由此归生稍稍有些空闲时间,鲁江便寻机凑上前来,既请赏赐,也请教授数算秘术。

到目前为止,鲁江还只是客的身份,虽然拨给了他一套住宅、几名奴婢,且有不菲的供奉,终究独立于娄林新体系之外,欠缺长期保障。由此归生就说了:“你入我门下一年有余,去岁助筑新城,今年又规划沟渠,功不可没。我意命你为上士,授以职司,如何?”

鲁江忙问:“既命上士,可得授田否?”

归生笑笑,说:“娄林左近田亩,已尽数分于国人,别无闲田也。”

鲁江闻言,难掩面上遗憾之色——“如此,便蒲隧……或野人之田……”

归生打断他的话,问道:“你孑然一人,无亲族,无家眷,便授田亩,其谁为耕?难道你还要亲自下田去劳作不成么?”

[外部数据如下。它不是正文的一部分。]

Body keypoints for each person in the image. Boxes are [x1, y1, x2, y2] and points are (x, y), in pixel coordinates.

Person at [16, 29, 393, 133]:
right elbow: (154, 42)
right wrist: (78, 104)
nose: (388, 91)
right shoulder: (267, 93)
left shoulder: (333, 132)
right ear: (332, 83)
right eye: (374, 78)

鲁江急忙答道:“但有田,还怕无人耕作么?臣可寻人来助耕。”

这就相关于不久前发生的一件事了——奄烛来找归生,禀报说:“昌文君所释诸奴,不安于君田,稍得余暇,便去为他人助耕,可要责惩之么?”

原来那些释奴耕种归生名下的七千亩好田,一年之后,收获粟谷除了缴税和偿还所贷农具、耕牛之值外,果然还有富余——虽然不多——乃各大喜。去年他们是头一回无须官吏监督、鞭笞,自主劳作,手脚还放不大开,心里也没底,今年有了经验,就敢在忙完自家所佃田亩中农活之余,再去帮忙别家打打短工了。

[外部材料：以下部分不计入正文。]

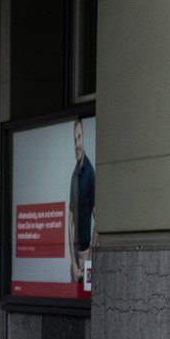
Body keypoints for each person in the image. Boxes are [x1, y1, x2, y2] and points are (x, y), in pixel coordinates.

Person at [69, 120, 96, 286]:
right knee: (75, 294)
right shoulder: (74, 175)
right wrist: (73, 262)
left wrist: (90, 258)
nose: (77, 145)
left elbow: (99, 219)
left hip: (86, 254)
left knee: (87, 294)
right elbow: (69, 223)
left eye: (79, 138)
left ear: (84, 138)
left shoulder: (90, 173)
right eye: (74, 140)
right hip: (76, 256)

因为娄林的国人实在太少,奴隶更少,而归生所分田地,一户起码百亩,倘若一户只有一夫的话,其实是超过了实际耕作所需的。由此不少人家都欠缺劳动力,旋见归生释奴为佃,就也尝试着在邑内找些闲人来帮佣。

奄烛为司礼大夫,其实职权范围有限,日常工作不多,好在他原本乃是归生的家宰,于是归生便将家族事务,仍交给他来打理。由此奄烛便觉得,昌文君名下之田,那也是我该管的,一旦上心,就打听到了这些事儿,不禁愠怒,赶紧跑来向归生告状。

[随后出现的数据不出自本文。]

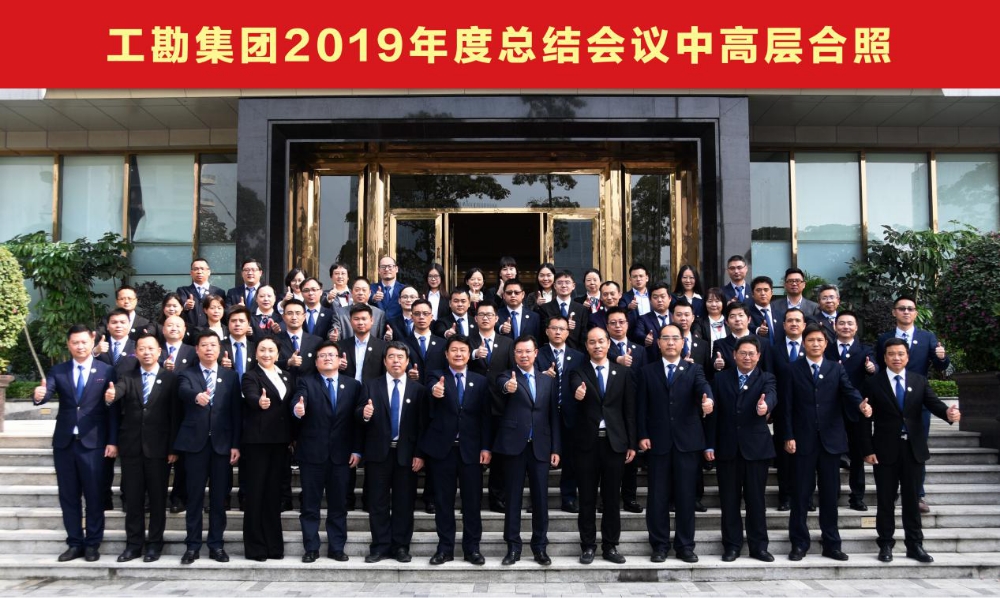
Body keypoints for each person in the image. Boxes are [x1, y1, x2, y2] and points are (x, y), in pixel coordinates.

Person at [861, 338, 961, 564]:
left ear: (907, 357)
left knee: (912, 499)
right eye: (891, 354)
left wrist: (949, 414)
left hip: (913, 450)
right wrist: (867, 449)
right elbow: (865, 419)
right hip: (884, 450)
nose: (896, 358)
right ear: (884, 357)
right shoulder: (873, 383)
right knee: (885, 500)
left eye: (900, 354)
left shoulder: (919, 380)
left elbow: (935, 405)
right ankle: (885, 543)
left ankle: (915, 545)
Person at [782, 324, 870, 562]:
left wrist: (860, 404)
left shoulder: (835, 368)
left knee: (830, 495)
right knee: (800, 495)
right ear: (804, 343)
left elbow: (849, 391)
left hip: (831, 441)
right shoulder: (792, 369)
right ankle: (799, 544)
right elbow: (786, 406)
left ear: (826, 344)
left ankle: (831, 543)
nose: (815, 344)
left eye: (819, 340)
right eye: (810, 340)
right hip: (802, 441)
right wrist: (788, 435)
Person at [32, 324, 119, 562]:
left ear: (92, 342)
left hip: (95, 443)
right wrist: (39, 396)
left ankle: (92, 544)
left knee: (94, 496)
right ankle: (74, 543)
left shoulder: (107, 371)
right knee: (68, 496)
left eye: (84, 342)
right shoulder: (59, 370)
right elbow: (46, 392)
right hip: (65, 443)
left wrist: (113, 441)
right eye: (75, 343)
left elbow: (113, 409)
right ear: (68, 345)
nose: (80, 346)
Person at [637, 323, 714, 563]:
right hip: (657, 443)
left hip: (687, 444)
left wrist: (708, 400)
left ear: (683, 343)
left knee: (686, 497)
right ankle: (659, 545)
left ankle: (685, 546)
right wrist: (642, 434)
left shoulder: (694, 370)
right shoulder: (647, 371)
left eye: (675, 338)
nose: (670, 342)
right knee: (657, 497)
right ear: (658, 343)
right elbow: (641, 407)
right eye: (666, 338)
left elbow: (704, 389)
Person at [566, 327, 636, 564]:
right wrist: (578, 393)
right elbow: (574, 389)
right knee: (586, 498)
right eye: (592, 342)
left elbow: (629, 410)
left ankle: (610, 546)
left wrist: (631, 443)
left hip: (614, 443)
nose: (597, 346)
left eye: (601, 341)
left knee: (612, 498)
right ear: (586, 346)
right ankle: (587, 546)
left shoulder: (622, 372)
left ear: (608, 344)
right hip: (587, 444)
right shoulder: (578, 371)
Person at [106, 332, 178, 563]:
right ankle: (133, 545)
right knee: (134, 500)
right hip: (132, 448)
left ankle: (155, 544)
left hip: (159, 449)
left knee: (157, 499)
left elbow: (174, 416)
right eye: (142, 349)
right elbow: (118, 390)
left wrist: (173, 448)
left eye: (151, 348)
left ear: (159, 352)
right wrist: (111, 395)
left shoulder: (170, 378)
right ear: (135, 353)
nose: (146, 353)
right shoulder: (127, 377)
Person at [703, 336, 777, 562]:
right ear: (734, 355)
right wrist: (709, 444)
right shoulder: (720, 379)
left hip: (756, 450)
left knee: (756, 500)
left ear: (758, 356)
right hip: (727, 448)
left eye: (751, 353)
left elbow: (772, 396)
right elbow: (713, 415)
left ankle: (759, 547)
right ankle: (732, 546)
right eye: (742, 353)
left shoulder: (766, 378)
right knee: (729, 500)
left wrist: (765, 406)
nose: (747, 357)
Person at [875, 294, 950, 513]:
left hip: (917, 404)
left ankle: (917, 494)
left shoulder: (927, 337)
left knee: (917, 449)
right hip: (890, 405)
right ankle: (891, 491)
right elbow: (879, 366)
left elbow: (941, 366)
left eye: (910, 308)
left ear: (916, 313)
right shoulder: (884, 338)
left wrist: (942, 357)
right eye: (902, 308)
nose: (906, 312)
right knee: (890, 447)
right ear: (894, 312)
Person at [421, 336, 492, 565]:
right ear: (446, 354)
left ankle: (472, 549)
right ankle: (445, 549)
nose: (458, 354)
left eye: (463, 350)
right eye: (454, 350)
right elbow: (432, 389)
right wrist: (436, 390)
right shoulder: (435, 375)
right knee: (443, 502)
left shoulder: (480, 381)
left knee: (472, 502)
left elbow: (485, 417)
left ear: (470, 354)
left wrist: (486, 447)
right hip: (443, 450)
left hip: (471, 450)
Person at [174, 330, 242, 565]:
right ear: (197, 349)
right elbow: (182, 391)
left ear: (220, 349)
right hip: (195, 445)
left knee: (218, 499)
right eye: (204, 345)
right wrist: (196, 396)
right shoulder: (187, 374)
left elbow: (235, 412)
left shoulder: (231, 376)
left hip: (222, 446)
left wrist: (235, 444)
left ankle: (216, 545)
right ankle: (192, 546)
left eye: (213, 345)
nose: (209, 349)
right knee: (194, 498)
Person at [358, 342, 428, 563]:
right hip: (378, 453)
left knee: (404, 503)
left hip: (406, 455)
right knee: (377, 502)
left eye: (400, 357)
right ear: (384, 361)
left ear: (407, 362)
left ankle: (401, 546)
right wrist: (364, 413)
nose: (396, 360)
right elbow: (358, 415)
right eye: (391, 356)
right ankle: (379, 546)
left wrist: (420, 453)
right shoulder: (371, 385)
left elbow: (423, 425)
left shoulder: (419, 390)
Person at [495, 336, 562, 566]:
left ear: (536, 353)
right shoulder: (506, 376)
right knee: (513, 499)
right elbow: (502, 386)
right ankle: (513, 547)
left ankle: (540, 547)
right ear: (514, 354)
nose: (524, 355)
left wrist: (556, 448)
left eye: (528, 351)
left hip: (541, 447)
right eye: (519, 352)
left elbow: (553, 416)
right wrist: (508, 387)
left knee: (540, 500)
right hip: (514, 447)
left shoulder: (547, 381)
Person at [293, 342, 363, 562]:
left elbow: (356, 422)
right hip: (312, 455)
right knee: (310, 505)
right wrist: (298, 409)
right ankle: (311, 548)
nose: (327, 358)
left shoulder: (353, 385)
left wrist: (357, 450)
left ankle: (337, 547)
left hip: (342, 455)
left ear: (340, 360)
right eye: (322, 355)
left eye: (331, 355)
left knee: (338, 505)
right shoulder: (306, 382)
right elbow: (298, 401)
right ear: (316, 362)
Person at [240, 337, 293, 561]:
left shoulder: (286, 375)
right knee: (255, 494)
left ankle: (274, 546)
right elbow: (251, 395)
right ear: (256, 353)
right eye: (262, 350)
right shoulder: (250, 376)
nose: (267, 354)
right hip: (258, 443)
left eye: (271, 350)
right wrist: (258, 402)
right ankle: (256, 547)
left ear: (278, 354)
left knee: (273, 494)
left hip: (280, 442)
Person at [467, 301, 516, 513]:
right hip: (472, 405)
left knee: (498, 456)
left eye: (489, 315)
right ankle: (473, 500)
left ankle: (497, 499)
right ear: (475, 319)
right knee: (473, 456)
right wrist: (473, 355)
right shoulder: (467, 341)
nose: (485, 318)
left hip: (499, 406)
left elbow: (513, 372)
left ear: (496, 318)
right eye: (481, 315)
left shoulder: (507, 343)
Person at [828, 310, 879, 511]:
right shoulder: (827, 349)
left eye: (850, 323)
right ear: (835, 326)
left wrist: (872, 368)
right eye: (841, 323)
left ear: (856, 327)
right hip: (830, 409)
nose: (846, 327)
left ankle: (857, 497)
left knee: (857, 456)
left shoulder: (865, 350)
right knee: (831, 455)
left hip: (857, 409)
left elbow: (875, 368)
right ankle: (831, 495)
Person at [535, 314, 586, 513]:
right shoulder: (538, 353)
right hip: (543, 414)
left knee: (570, 459)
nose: (558, 332)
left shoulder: (578, 356)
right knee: (540, 459)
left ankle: (569, 498)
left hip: (570, 414)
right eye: (554, 328)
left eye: (562, 329)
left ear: (568, 332)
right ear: (547, 331)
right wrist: (541, 376)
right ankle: (538, 501)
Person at [605, 306, 647, 514]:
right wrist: (617, 360)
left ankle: (629, 497)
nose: (618, 326)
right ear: (607, 326)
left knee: (632, 455)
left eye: (621, 322)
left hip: (633, 409)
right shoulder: (603, 348)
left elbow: (645, 380)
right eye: (613, 323)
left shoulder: (640, 350)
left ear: (628, 324)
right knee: (609, 456)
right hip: (610, 409)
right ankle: (606, 499)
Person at [537, 270, 588, 351]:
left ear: (573, 286)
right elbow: (543, 334)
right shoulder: (545, 308)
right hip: (551, 352)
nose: (563, 286)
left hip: (576, 353)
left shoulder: (581, 309)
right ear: (554, 286)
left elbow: (584, 336)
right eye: (560, 283)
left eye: (567, 282)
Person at [274, 299, 322, 378]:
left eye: (298, 313)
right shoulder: (275, 341)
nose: (294, 317)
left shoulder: (316, 341)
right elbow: (269, 364)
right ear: (283, 317)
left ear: (304, 316)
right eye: (290, 313)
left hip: (309, 384)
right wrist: (288, 362)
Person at [177, 258, 226, 330]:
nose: (199, 272)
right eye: (196, 269)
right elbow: (179, 308)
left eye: (202, 269)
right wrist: (186, 306)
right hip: (190, 331)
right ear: (191, 273)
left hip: (211, 331)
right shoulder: (183, 291)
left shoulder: (219, 292)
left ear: (209, 272)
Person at [630, 282, 672, 349]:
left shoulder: (676, 318)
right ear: (650, 300)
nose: (659, 300)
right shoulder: (643, 319)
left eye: (663, 296)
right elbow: (637, 333)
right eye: (655, 297)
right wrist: (645, 338)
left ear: (670, 298)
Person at [747, 276, 783, 347]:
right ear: (752, 294)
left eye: (766, 290)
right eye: (758, 290)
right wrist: (757, 330)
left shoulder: (780, 313)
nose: (763, 293)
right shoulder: (747, 313)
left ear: (771, 293)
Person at [370, 256, 406, 321]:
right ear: (378, 270)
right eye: (383, 267)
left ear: (396, 269)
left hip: (398, 326)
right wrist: (373, 298)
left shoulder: (404, 289)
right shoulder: (371, 288)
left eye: (390, 266)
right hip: (376, 324)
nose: (386, 269)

归生笑笑,说:“彼等既已开释,日常做些什么,只要不违法度,大夫无须在意。”奄烛忙道:“若彼等助别家耕,却荒废了昌文君之田,又如何?”

归生笑道:“我既能将田亩与彼等耕作,自然也可随时收佃,无伤。”但想了一会儿,却还是在跟奄烛商量之后,颁下一条法令来,要求别家若再招人助耕,甚至于直接将田亩给人耕种,除田税、户赋之外,所收取的租金,不许低于自己。

——我收那些佃户两成税,你们最少也必须要收两成税!

这样,就不至于我的佃客,被别人低税率诱引,结果把主要精力全都放别家田亩中去,荒废了我的好田了。

而正因为有此先例,所以今天鲁江才会说,臣希望得田,大不了也找别人来耕作好了。

归生沉吟少顷,方才说道:“既如此,可自我名下田亩之中,分四百亩予你,但你需要答应我一个条件。”

“请昌文君明言。”

“田亩上佃户,我已答应久佃,你当允其继续耕作这四百亩田,且立下契约,五年不加租,十年无大故而不夺佃。”

鲁江毫不犹豫地躬身答应:“臣自唯君命是听。”

他来得晚了一步,没赶上分田的好时候,从前深恐自己田地无份,而今既然归生答应了,只是稍稍做些限制,这完全可以接受啊。五年、十年又如何?昌文君可是许诺过,这些分配的田产,是可以传诸子孙,世代拥有的。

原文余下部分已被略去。